Welcome to the Wednesday edition of the Crypto In America newsletter!
What you’ll read: The GENIUS Act’s passage is fueling a Wall Street rush into digital assets, why Dragonfly’s Haseeb Qureshi believes stablecoins could break Visa’s payments monopoly, plus this week’s top headlines.
Amid growing interest from traditional finance, asset manager WisdomTree has launched its own stablecoin, adding to the list of Wall Street firms now actively exploring dollar-backed cryptocurrencies.
The move comes on the heels of the GENIUS Act becoming law last week, creating a federal regulatory framework for payment stablecoins and setting clearer rules for reserve assets. The legislation is seen as a key step toward broader institutional adoption of cryptocurrencies.
“Stablecoins are fast becoming the internet-native dollar, and the GENIUS Act will only accelerate this trend,” Will Peck, Head of Digital Assets at WisdomTree, told Crypto In America.
Currently, WisdomTree’s stablecoin — known as WUSD and soon to be rebranded as USDW — is available exclusively within WisdomTree Prime, the firm’s digital asset platform regulated by the New York Department of Financial Services.
It operates on the Stellar blockchain and functions as a transactional asset within a closed ecosystem, allowing transfers between tokenized funds such as WTGXX, WisdomTree’s tokenized U.S. government money market fund, as well as equities and fixed income products. The asset manager is also building out a suite of infrastructure services to support its stablecoin ecosystem, including on- and off-ramps for USDC and PYUSD, as well as future interoperability across five other public blockchains including Ethereum, Base, and Avalanche.
WisdomTree currently has $126 billion in assets under management.
Other Wall Street heavyweights like JPMorgan, Citigroup, and Goldman Sachs are exploring ways to leverage digital assets to streamline their operations, with Citi CEO Jane Fraser confirming the firm is actively exploring issuing its own stablecoin.
Fidelity, which manages around $6 trillion in assets, is testing its own stablecoin and has filed to launch a tokenized money market fund.
This morning, CNBC reported that Goldman Sachs and Bank of New York Mellon have created a platform enabling institutional investors to purchase tokenized money market funds, with ownership recorded on Goldman’s blockchain platform.
Dragonfly Managing Partner on How Stablecoins Could Finally Break Visa’s Monopoly
In our latest Crypto in America episode, Haseeb Qureshi of Dragonfly dives into the forces quietly shaking up the payments world.
With the DOJ’s antitrust case against Visa gaining momentum and the GENIUS Act driving stablecoin adoption, Haseeb believes we could be on the brink of seeing stablecoins disrupt Visa and Mastercard’s long-standing retail payment monopoly.
He explains why merchants have been stuck paying high interchange fees for years, how those costs get passed on to consumers, and why stablecoins’ open, neutral rails could finally offer a more competitive, lower-cost alternative — one that could be distributed through Apple Pay, Google Pay, or similar wallets, complete with instant rebates and cash back.
Beyond payments, we explore why New York remains crypto’s capital, the unique tech culture of San Francisco, and why founders should focus on real users — not speculation. Plus, Haseeb shares his take on the surge in crypto M&A activity and a surprising political prediction involving Elon Musk.
Watch this episode on all platforms here.
Midweek Update
ICYMI. Here are some of the biggest stories so far this week:
The Senate Banking Committee released its market discussion draft and is seeking public feedback from stakeholders.
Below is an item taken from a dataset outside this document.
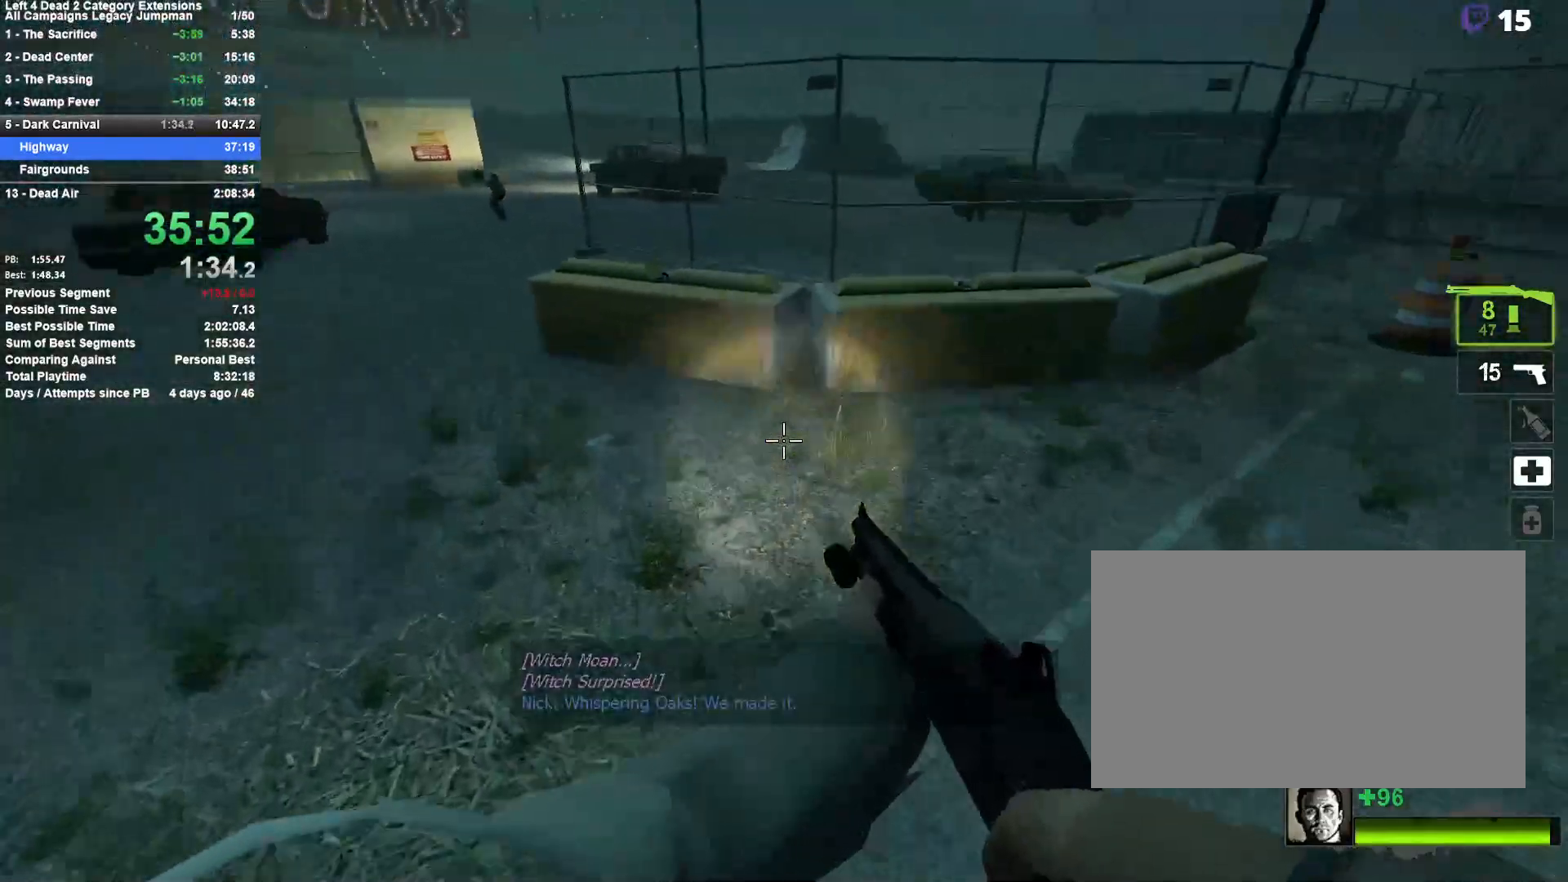
{"keys": ["d", "space"], "mouse": [], "events": [[400, "space", "down"], [450, "a", "up"], [450, "d", "down"]]}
Building on the House-passed CLARITY Act and the Lummis-Gillibrand framework, it addresses token classification, regulatory fragmentation, banking, disclosures, illicit finance, and more.
Coinbase has entered into a strategic partnership with PNC Bank to offer crypto-as-a-service to its customers. PNC will provide select banking services to Coinbase customers.
The FBI has dropped its criminal probe into Kraken founder Jesse Powell over allegations that he hacked a nonprofit he helped found in 2008.
The SEC has approved the conversion of Bitwise’s BITW fund (containing ten cryptos including BTC, ETH, XRP, SOL, and others) into an ETF, but the order has been stayed and its effective date delayed.
The Senate Agriculture Committee is working to reschedule the vote to advance CFTC Chair nominee Brian Quintenz after postponing Monday’s vote because one GOP member was absent.
Telegram has launched its built-in TON Wallet, allowing its 87 million U.S. users to perform self-custodial crypto transactions, access DeFi, and use off-ramp features within the app.